I don't think you're getting the thrust of my question. Yes, if I define `a`

as `a = Transpose[{{a1, a2, a3}}]`

and do the same for b and define `n`

as 3 and use `ArrayFlatten[]`

so that the scalar 0 is expanded into a column vector, WolframAlpha will be able to calculate with my matrix. I know how to do that, and it's not what I want, because if the answer includes `a.a`

, what WolframAlpha will give me instead is `a1^2 + a2^2 + a3^2`

, and now I have to do some difficult factorization to translate those scalar operations back into more compact and readable matrix operations. Make sense?

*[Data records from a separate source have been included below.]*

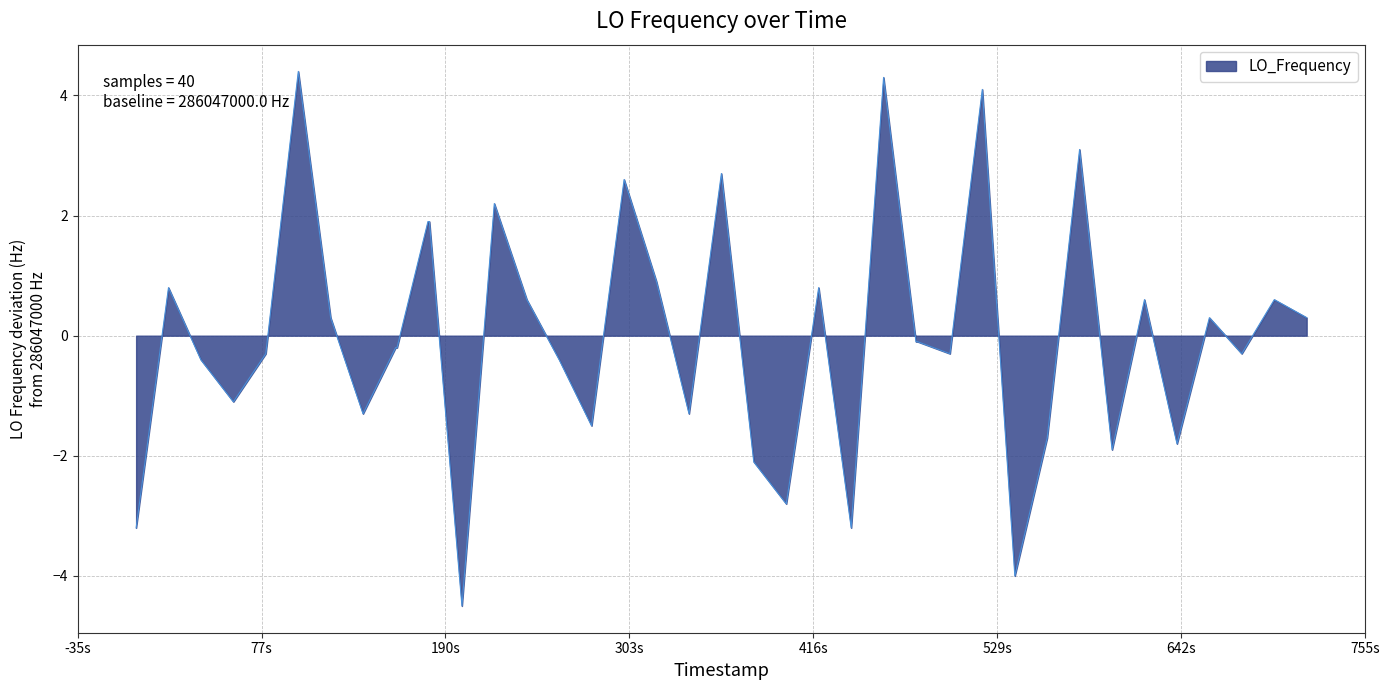

How many values are above zero?

18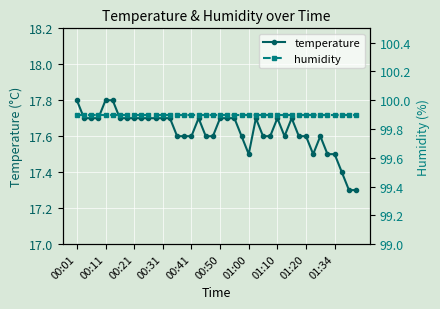

The value of humidity at 34 is 99.9. True or false?

True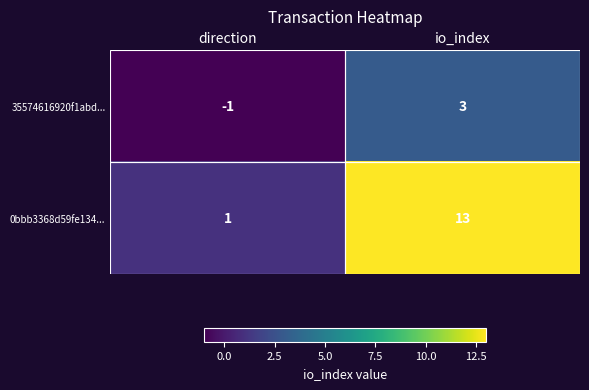

What is the difference between the highest and lowest values at io_index?

10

I would also like note here that that the matrix I wrote *can* be transposed, as written. Since `n`

is undefined, `IdentityMatrix[n]`

is left in symbolic form. Here's the result of `Transpose[A].A`

, split over multiple lines for readability:

```
{{2 IdentityMatrix[n]^2,a IdentityMatrix[n],-b IdentityMatrix[n]},
{a IdentityMatrix[n],a^2,0},
{-b IdentityMatrix[n],0,b^2}}
```

I would actually be fine with this, if the symbolic multiplications were treated as non-commutive, e.g. `b.a`

instead of `a b`

, but because they're not, I can't trust any further calculations done this way.